§ **TO-DO ITEM**:
Extract every line of text from the material below, reproducing each one word for word and in its original order. Leave the pictures out of your answer.

§ **INPUT MATERIAL**:
▬▬▬

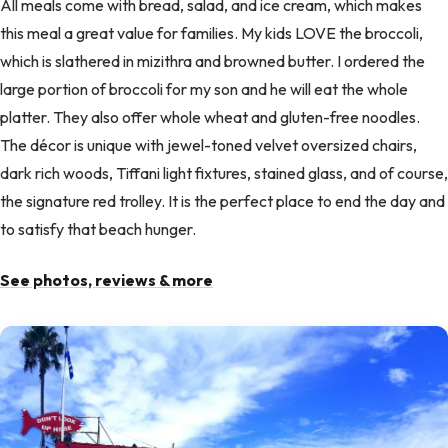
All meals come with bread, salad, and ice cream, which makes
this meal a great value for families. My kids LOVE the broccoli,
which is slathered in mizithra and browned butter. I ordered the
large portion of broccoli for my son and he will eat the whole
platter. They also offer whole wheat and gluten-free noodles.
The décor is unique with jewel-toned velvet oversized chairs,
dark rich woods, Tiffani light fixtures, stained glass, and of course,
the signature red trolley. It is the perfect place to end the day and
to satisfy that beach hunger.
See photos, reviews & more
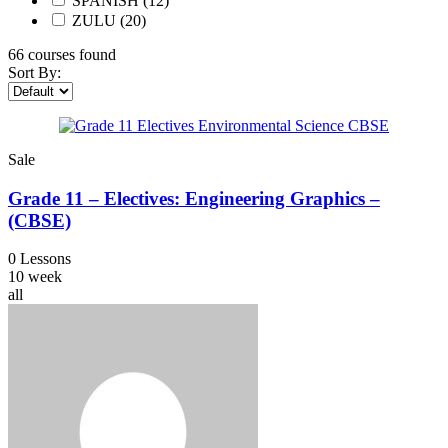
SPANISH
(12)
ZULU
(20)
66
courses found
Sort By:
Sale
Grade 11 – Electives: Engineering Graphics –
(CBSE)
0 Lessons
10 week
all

▬▬▬

§ **WRITTEN ANSWER**:
All meals come with bread, salad, and ice cream, which makes
this meal a great value for families. My kids LOVE the broccoli,
which is slathered in mizithra and browned butter. I ordered the
large portion of broccoli for my son and he will eat the whole
platter. They also offer whole wheat and gluten-free noodles.
The décor is unique with jewel-toned velvet oversized chairs,
dark rich woods, Tiffani light fixtures, stained glass, and of course,
the signature red trolley. It is the perfect place to end the day and
to satisfy that beach hunger.
See photos, reviews & more
SPANISH
(12)
ZULU
(20)
66
courses found
Sort By:
Sale
Grade 11 – Electives: Engineering Graphics –
(CBSE)
0 Lessons
10 week
all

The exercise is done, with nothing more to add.